At any rate, endorsements from Gabelich and Kellogg are going to be difficult to come by for either Austin or Thrash-Ntuk, because it would be an understatement to say that neither of the former councilmembers expressed much enthusiasm for the choices.

Kellogg told The Backroom he is “very proud of the campaign [Ovalle] ran. Regardless of the outcome, I’m proud of him.” As for throwing his political capital at either Austin or Thrash-Ntuk, Kellogg said he won’t be endorsing either one of them. “Neither of them share my values, so why support someone who I don’t think would be good for the district?
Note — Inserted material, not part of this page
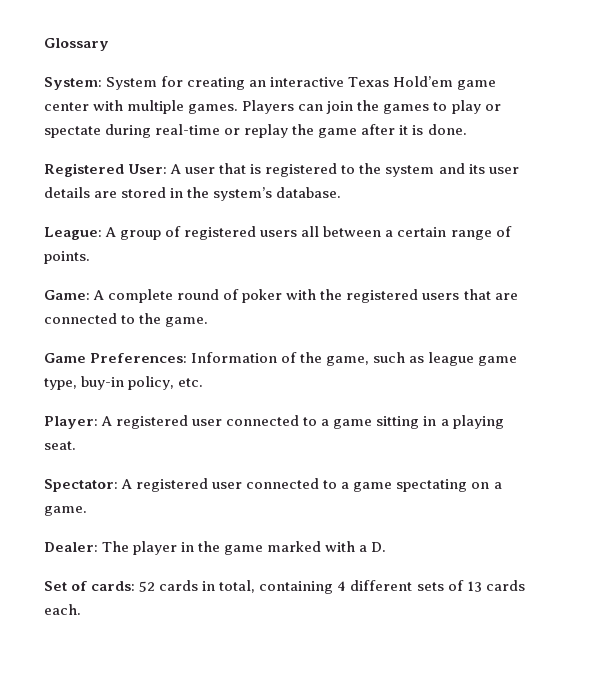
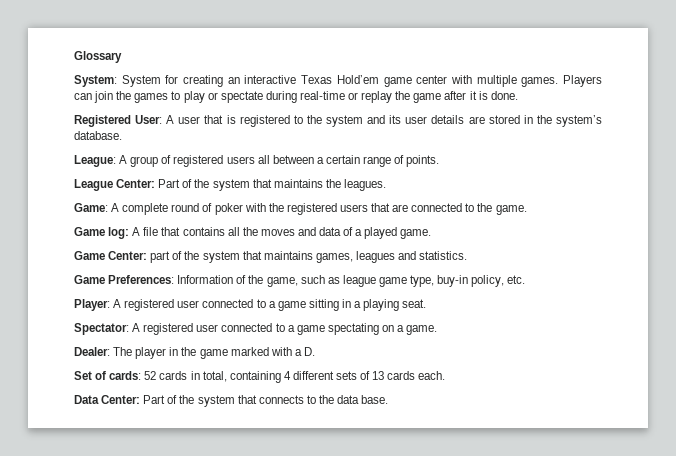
(90, 257) none -> [74,179,386,191] // League Center: Part of the system that maintains the leagues.
(209, 322) none -> [74,227,432,239] [74,251,468,263] // Game log: A file that contains all the moves and data of a played game. // Game Center: part of the system that maintains games, leagues and statistics.
(81, 609) none -> [74,395,389,407] // Data Center: Part of the system that connects to the data base.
The amount of money the frontrunners spent is just absurd. I think if I did end up endorsing one I’d have to learn to sleep with one eye open.”

Gabelich, too, is withholding any endorsement and said she might eventually take the same position as Kellogg.

“I’m sad for the district that Juan is behind,” she said. “I believed he had a really good chance to win. But to answer your question, there are some things that have bothered me about Al, but a lot more things bother me about Tunua.”

And she, too, expressed her outrage over the role big donations from labor and other groups played an outside role in this election.

“If I’m going to give an endorsement, they have to earn it,” she said. “I’ve heard people say that it’s a matter of four more years of Al, who we know, versus possibly 12 years of Tunua, which could be really bad.”

And, after a lifetime of covering city councils in Long Beach, the prospect of things getting really bad makes us want to explore whether The Backroom should just pivot to covering sports.